Kronmiller Brent A, Wise Roger P
Bioinformatics and Computational Biology, Iowa State University, Ames, Iowa 50011-1020, USA.
Plant Physiol. 2009 Oct;151(2):483-95. doi: 10.1104/pp.109.143370. Epub 2009 Aug 12.
The architecture of grass genomes varies on multiple levels. Large long terminal repeat retrotransposon clusters occupy significant portions of the intergenic regions, and islands of protein-encoding genes are interspersed among the repeat clusters. Hence, advanced assembly techniques are required to obtain completely finished genomes as well as to investigate gene and transposable element distributions. To characterize the organization and distribution of repeat clusters and gene islands across large grass genomes, we present 961- and 594-kb contiguous sequence contigs associated with the rf1 (for restorer of fertility1) locus in the near-centromeric region of maize (Zea mays) chromosome 3. We present two methods for computational finishing of highly repetitive bacterial artificial chromosome clones that have proved successful to close all sequence gaps caused by transposable element insertions. Sixteen repeat clusters were observed, ranging in length from 23 to 155 kb. These repeat clusters are almost exclusively long terminal repeat retrotransposons, of which the paleontology of insertion varies throughout the cluster. Gene islands contain from one to four predicted genes, resulting in a gene density of one gene per 16 kb in gene islands and one gene per 111 kb over the entire sequenced region. The two sequence contigs, when compared with the rice (Oryza sativa) and sorghum (Sorghum bicolor) genomes, retain gene colinearity of 50% and 71%, respectively, and 70% and 100%, respectively, for high-confidence gene models. Collinear genes on single gene islands show that while most expansion of the maize genome has occurred in the repeat clusters, gene islands are not immune and have experienced growth in both intragene and intergene locations.

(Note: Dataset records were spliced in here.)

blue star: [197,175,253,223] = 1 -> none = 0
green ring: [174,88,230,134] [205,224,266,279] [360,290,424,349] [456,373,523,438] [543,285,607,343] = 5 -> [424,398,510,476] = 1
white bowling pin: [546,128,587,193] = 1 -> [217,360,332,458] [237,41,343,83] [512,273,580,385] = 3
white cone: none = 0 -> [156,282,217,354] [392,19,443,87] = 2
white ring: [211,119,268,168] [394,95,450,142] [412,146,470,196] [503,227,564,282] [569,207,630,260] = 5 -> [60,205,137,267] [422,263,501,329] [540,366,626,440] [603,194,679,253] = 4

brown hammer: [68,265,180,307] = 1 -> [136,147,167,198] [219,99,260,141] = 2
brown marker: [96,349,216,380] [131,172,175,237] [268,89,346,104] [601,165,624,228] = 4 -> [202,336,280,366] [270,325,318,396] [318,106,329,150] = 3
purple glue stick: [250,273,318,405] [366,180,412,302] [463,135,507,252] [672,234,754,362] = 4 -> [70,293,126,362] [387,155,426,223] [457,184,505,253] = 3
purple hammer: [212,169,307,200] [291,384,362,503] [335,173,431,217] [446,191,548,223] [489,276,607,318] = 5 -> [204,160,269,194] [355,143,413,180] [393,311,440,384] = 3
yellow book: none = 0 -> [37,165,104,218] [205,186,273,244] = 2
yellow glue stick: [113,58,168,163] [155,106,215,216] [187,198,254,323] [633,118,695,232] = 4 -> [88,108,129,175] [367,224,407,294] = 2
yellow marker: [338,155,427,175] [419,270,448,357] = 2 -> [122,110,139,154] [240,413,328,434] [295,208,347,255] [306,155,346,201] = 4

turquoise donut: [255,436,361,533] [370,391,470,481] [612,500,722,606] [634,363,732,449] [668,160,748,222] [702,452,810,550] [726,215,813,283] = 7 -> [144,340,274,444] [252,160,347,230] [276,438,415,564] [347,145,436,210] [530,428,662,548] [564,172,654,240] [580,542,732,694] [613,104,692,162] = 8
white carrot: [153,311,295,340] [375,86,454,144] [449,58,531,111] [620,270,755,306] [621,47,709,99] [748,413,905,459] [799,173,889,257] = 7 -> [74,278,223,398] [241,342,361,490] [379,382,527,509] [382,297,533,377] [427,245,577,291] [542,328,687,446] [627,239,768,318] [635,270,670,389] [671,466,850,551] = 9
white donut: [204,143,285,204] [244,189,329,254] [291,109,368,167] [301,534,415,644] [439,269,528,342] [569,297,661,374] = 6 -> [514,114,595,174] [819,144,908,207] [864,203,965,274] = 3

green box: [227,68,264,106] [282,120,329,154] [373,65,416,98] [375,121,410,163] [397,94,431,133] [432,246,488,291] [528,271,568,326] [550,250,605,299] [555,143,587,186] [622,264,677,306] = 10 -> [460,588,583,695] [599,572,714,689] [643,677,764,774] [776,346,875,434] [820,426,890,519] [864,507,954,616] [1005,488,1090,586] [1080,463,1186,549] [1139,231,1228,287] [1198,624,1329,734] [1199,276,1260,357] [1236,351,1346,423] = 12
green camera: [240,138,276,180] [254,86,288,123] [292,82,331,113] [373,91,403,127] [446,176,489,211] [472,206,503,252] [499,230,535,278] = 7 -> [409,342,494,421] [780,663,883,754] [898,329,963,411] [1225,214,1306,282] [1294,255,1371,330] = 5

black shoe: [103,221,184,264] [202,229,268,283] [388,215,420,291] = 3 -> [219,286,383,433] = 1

禾本科植物基因组的结构在多个层面上存在差异。大型长末端重复反转录转座子簇占据了基因间区域的很大一部分,而蛋白质编码基因岛则散布在重复簇之间。因此,需要先进的组装技术来获得完全完成的基因组,并研究基因和转座元件的分布。为了表征大型禾本科植物基因组中重复簇和基因岛的组织与分布,我们展示了与玉米(Zea mays)第3号染色体近着丝粒区域的rf1(育性恢复基因1)位点相关的961 kb和594 kb连续序列重叠群。我们提出了两种用于对高度重复的细菌人工染色体克隆进行计算完成的方法,这些方法已被证明成功地填补了由转座元件插入导致的所有序列缺口。观察到16个重复簇,长度从23 kb到155 kb不等。这些重复簇几乎完全是长末端重复反转录转座子,其插入的古生物学在整个簇中各不相同。基因岛包含1至4个预测基因,基因岛中的基因密度为每16 kb一个基因,而在整个测序区域中为每111 kb一个基因。当将这两个序列重叠群与水稻(Oryza sativa)和高粱(Sorghum bicolor)基因组进行比较时,对于高可信度基因模型,分别保留了50%和71%以及70%和100%的基因共线性。单个基因岛上的共线基因表明,虽然玉米基因组的大多数扩增发生在重复簇中,但基因岛也未能幸免,在基因内和基因间位置都经历了增长。